Dataset entries:
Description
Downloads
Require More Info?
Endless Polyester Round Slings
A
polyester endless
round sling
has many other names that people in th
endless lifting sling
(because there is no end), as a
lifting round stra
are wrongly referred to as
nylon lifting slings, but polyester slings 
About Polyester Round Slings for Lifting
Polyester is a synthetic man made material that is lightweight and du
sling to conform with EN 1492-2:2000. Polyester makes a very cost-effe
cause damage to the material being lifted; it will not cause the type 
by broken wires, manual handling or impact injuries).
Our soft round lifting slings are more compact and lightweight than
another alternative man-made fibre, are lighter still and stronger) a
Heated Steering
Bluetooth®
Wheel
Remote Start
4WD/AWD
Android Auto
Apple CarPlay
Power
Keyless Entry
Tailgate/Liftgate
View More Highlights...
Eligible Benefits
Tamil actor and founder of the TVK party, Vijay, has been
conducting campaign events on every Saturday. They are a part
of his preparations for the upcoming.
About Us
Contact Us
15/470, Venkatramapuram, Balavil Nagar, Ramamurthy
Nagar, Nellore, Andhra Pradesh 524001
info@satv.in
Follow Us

* * *

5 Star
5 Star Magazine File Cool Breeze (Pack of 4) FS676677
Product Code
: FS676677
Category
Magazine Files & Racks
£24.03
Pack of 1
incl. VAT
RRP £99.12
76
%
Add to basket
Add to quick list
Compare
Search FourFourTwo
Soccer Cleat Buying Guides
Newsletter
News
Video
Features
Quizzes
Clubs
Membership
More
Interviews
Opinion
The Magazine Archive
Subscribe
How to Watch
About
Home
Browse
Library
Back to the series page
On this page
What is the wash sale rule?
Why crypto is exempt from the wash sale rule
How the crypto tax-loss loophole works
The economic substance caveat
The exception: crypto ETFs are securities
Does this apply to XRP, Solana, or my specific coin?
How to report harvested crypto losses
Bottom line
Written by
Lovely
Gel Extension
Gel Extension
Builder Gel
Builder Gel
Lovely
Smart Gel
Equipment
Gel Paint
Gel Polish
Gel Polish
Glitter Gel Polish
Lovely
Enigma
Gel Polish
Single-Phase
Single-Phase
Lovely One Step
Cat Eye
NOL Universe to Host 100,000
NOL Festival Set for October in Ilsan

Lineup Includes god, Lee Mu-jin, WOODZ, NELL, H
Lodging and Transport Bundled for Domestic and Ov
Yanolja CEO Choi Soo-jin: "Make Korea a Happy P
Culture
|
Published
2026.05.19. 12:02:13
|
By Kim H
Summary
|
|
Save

## [GOAL OF THE EXERCISE]
Transcribe the lines of data above exactly, starting with the line that contains "Description" and going on through the line that contains "another alternative man-made".

## [EXERCISE RESULT]
Description
Downloads
Require More Info?
Endless Polyester Round Slings
A
polyester endless
round sling
has many other names that people in th
endless lifting sling
(because there is no end), as a
lifting round stra
are wrongly referred to as
nylon lifting slings, but polyester slings 
About Polyester Round Slings for Lifting
Polyester is a synthetic man made material that is lightweight and du
sling to conform with EN 1492-2:2000. Polyester makes a very cost-effe
cause damage to the material being lifted; it will not cause the type 
by broken wires, manual handling or impact injuries).
Our soft round lifting slings are more compact and lightweight than
another alternative man-made fibre, are lighter still and stronger) a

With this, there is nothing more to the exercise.